In the lines below that run from the one containing "common name: Guelder-rose" through the one containing "scientific name: Ornithogalum umbellatum", replace "phylum" with "division". Give only those lines back, with everything else in them unchanged.

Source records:
"""
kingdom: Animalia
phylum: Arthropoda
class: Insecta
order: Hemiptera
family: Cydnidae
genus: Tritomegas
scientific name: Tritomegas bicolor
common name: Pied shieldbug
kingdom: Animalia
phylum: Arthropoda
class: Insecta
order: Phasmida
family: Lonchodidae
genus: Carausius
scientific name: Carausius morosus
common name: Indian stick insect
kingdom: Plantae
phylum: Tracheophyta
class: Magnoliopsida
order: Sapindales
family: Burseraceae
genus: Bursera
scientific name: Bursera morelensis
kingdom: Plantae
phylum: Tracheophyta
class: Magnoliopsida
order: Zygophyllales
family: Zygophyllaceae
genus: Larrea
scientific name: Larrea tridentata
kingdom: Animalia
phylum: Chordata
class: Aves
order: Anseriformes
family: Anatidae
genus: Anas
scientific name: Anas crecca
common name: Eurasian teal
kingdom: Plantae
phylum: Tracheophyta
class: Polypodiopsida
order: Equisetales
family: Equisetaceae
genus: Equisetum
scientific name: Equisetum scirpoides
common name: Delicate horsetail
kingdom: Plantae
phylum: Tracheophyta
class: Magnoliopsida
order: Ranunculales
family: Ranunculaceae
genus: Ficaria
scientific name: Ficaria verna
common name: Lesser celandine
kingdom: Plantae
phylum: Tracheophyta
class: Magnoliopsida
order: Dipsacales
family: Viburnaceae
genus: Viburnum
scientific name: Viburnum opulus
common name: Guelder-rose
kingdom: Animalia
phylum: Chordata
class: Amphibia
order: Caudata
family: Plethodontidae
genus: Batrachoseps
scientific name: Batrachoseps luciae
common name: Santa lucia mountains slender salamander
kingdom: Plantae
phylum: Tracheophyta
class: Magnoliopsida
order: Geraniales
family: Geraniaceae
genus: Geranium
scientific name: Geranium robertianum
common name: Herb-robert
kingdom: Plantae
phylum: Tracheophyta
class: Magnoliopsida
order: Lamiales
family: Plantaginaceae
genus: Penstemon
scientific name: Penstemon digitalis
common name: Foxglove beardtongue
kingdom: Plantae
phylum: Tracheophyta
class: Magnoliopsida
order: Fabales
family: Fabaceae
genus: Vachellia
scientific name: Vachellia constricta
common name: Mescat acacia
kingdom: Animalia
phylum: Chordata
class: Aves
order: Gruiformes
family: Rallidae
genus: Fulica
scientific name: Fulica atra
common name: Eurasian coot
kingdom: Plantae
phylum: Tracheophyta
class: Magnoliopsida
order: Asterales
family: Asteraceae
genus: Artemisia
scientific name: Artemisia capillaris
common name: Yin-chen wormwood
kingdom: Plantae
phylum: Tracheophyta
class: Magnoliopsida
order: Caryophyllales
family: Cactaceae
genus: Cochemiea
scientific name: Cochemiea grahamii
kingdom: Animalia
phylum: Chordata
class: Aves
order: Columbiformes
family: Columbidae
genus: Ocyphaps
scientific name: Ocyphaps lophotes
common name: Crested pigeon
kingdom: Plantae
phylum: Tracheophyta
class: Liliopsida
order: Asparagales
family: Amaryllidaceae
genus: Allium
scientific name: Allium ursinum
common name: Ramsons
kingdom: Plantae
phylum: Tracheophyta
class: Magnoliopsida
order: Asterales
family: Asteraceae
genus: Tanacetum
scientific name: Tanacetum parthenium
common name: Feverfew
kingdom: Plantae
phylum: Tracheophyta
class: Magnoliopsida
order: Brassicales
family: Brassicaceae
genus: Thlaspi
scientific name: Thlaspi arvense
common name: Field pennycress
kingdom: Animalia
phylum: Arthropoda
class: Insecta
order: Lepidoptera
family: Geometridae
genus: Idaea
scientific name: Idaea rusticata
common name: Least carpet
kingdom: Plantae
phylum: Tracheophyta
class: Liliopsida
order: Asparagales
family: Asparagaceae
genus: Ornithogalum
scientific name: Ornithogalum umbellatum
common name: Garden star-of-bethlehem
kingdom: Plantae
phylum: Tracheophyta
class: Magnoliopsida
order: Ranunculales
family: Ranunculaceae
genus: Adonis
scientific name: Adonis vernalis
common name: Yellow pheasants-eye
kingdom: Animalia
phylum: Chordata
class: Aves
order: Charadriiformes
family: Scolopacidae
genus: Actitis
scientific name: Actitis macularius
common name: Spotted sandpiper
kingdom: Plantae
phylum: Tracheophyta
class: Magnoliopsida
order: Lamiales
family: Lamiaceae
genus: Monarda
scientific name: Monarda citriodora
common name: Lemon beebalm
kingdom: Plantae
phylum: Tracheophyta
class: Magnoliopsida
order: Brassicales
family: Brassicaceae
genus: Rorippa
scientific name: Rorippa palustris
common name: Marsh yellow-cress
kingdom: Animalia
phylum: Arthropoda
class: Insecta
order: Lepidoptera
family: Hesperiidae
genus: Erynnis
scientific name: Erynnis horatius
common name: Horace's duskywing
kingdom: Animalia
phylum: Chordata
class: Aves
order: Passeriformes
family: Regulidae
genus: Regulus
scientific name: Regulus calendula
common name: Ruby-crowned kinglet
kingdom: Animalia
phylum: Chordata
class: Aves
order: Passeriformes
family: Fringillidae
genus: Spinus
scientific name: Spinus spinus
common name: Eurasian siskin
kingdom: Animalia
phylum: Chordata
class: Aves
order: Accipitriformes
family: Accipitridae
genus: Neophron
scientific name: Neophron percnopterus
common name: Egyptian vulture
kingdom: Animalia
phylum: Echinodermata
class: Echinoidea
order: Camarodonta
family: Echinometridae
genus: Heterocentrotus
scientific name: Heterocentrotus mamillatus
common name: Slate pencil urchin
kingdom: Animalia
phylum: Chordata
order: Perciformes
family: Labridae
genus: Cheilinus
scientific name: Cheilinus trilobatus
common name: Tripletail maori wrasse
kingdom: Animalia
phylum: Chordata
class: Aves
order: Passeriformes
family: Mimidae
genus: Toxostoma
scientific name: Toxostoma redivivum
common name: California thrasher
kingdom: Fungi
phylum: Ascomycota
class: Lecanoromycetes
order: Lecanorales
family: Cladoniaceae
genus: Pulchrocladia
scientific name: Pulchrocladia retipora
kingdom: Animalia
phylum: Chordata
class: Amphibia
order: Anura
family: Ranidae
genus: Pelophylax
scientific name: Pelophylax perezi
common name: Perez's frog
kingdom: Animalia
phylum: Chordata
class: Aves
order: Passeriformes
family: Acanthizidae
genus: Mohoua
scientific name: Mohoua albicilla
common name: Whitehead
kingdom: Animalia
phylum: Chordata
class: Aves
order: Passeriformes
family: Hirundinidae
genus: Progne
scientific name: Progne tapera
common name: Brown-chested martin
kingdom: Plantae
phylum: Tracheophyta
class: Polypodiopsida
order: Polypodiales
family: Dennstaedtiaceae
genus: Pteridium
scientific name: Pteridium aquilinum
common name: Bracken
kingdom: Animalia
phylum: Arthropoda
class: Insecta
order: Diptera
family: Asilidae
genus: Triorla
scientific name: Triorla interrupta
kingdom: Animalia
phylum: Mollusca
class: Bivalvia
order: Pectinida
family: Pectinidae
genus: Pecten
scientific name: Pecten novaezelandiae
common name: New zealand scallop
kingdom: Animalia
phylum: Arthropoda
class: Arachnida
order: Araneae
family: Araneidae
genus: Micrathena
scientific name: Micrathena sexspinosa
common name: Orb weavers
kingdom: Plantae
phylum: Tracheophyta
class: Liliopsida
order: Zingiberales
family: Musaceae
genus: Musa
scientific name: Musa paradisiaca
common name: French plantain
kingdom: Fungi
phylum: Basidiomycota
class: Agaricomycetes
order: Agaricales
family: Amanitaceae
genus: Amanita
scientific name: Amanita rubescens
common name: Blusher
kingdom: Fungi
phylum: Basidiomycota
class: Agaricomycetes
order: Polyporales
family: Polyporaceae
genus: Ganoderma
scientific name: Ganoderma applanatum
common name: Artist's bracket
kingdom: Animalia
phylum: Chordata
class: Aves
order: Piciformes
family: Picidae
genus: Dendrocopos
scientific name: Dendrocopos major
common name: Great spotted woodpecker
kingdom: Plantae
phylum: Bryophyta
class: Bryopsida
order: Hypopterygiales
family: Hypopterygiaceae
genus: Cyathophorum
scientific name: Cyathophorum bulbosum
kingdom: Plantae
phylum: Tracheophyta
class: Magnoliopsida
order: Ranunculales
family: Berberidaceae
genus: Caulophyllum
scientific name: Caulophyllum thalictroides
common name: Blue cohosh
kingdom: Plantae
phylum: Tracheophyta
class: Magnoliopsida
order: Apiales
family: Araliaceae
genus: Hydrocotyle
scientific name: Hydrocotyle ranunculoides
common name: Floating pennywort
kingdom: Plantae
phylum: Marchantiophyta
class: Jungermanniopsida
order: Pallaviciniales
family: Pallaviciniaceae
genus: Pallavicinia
"""
In response:
common name: Guelder-rose
kingdom: Animalia
division: Chordata
class: Amphibia
order: Caudata
family: Plethodontidae
genus: Batrachoseps
scientific name: Batrachoseps luciae
common name: Santa lucia mountains slender salamander
kingdom: Plantae
division: Tracheophyta
class: Magnoliopsida
order: Geraniales
family: Geraniaceae
genus: Geranium
scientific name: Geranium robertianum
common name: Herb-robert
kingdom: Plantae
division: Tracheophyta
class: Magnoliopsida
order: Lamiales
family: Plantaginaceae
genus: Penstemon
scientific name: Penstemon digitalis
common name: Foxglove beardtongue
kingdom: Plantae
division: Tracheophyta
class: Magnoliopsida
order: Fabales
family: Fabaceae
genus: Vachellia
scientific name: Vachellia constricta
common name: Mescat acacia
kingdom: Animalia
division: Chordata
class: Aves
order: Gruiformes
family: Rallidae
genus: Fulica
scientific name: Fulica atra
common name: Eurasian coot
kingdom: Plantae
division: Tracheophyta
class: Magnoliopsida
order: Asterales
family: Asteraceae
genus: Artemisia
scientific name: Artemisia capillaris
common name: Yin-chen wormwood
kingdom: Plantae
division: Tracheophyta
class: Magnoliopsida
order: Caryophyllales
family: Cactaceae
genus: Cochemiea
scientific name: Cochemiea grahamii
kingdom: Animalia
division: Chordata
class: Aves
order: Columbiformes
family: Columbidae
genus: Ocyphaps
scientific name: Ocyphaps lophotes
common name: Crested pigeon
kingdom: Plantae
division: Tracheophyta
class: Liliopsida
order: Asparagales
family: Amaryllidaceae
genus: Allium
scientific name: Allium ursinum
common name: Ramsons
kingdom: Plantae
division: Tracheophyta
class: Magnoliopsida
order: Asterales
family: Asteraceae
genus: Tanacetum
scientific name: Tanacetum parthenium
common name: Feverfew
kingdom: Plantae
division: Tracheophyta
class: Magnoliopsida
order: Brassicales
family: Brassicaceae
genus: Thlaspi
scientific name: Thlaspi arvense
common name: Field pennycress
kingdom: Animalia
division: Arthropoda
class: Insecta
order: Lepidoptera
family: Geometridae
genus: Idaea
scientific name: Idaea rusticata
common name: Least carpet
kingdom: Plantae
division: Tracheophyta
class: Liliopsida
order: Asparagales
family: Asparagaceae
genus: Ornithogalum
scientific name: Ornithogalum umbellatum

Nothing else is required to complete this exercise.